IndiGo’s fleet of A320s can fly to destinations such as Singapore and Dubai, but under Indian rules that can only be allowed after five years of continuous domestic operations, which it completes in 2011.

“We will be looking at making the network more busy by adding more frequencies from cities we operate in and also maybe look at three to five new markets over the next 12-18 months," says Ghosh.

The airline will also face the challenge of complexity in its operations as it expands its fleet.

“Rapid growth needs to be managed very cautiously," said Vikram Krishnan, associate partner at San Francisco-based international aviation consultancy firm Oliver Wyman. “Sometimes the highest value markets have already been picked off, so the consequent expansion opportunities focus more on ‘deepening’ rather than ‘broadening’ the network.
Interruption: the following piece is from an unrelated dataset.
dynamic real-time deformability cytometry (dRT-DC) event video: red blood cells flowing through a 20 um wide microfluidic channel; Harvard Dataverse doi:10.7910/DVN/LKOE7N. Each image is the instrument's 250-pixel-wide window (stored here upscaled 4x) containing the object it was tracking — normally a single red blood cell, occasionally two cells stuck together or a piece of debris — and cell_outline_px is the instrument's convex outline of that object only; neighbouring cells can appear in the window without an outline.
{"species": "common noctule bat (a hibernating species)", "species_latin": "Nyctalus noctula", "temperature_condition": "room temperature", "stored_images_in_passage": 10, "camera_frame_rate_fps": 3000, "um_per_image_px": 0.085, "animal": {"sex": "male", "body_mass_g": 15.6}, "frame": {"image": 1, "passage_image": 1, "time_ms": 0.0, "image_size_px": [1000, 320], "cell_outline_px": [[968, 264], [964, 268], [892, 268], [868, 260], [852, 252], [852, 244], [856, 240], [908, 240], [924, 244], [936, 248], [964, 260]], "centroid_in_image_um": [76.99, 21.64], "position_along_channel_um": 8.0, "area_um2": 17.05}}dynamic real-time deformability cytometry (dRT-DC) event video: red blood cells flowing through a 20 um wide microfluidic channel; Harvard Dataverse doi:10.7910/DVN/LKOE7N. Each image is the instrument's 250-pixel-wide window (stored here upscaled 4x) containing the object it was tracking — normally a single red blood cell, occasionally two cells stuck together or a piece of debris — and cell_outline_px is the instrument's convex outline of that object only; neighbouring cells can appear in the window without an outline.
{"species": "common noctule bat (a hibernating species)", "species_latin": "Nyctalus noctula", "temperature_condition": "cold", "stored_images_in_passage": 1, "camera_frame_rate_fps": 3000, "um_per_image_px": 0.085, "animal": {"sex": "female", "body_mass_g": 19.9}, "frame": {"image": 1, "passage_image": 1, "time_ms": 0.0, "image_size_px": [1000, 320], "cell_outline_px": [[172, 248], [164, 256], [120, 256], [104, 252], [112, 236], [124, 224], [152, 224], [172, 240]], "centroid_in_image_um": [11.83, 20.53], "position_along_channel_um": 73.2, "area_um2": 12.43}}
Besides, there is significant operational complexity associated with adding several aircraft, and carriers can run the expensive risk of keeping aircraft on the ground if the fleet introduction is not appropriately planned (for example: pilot training, inventory positioning, fleet certification)."

In a letter to DGCA in January, IndiGo sought to expand code-share agreements with overseas airlines operating flights to India, starting with US-based carriers. A copy of the letter was seen by Mint.

Next year, its arch rival SpiceJet plans to go international, joining Air India, Jet Airways and Kingfisher Airlines.

By 2011, when IndiGo becomes eligible to fly overseas, it may face the same situation that it did when it started, with the bilateral rights to fly abroad, airport slots and parking bays having been taken up.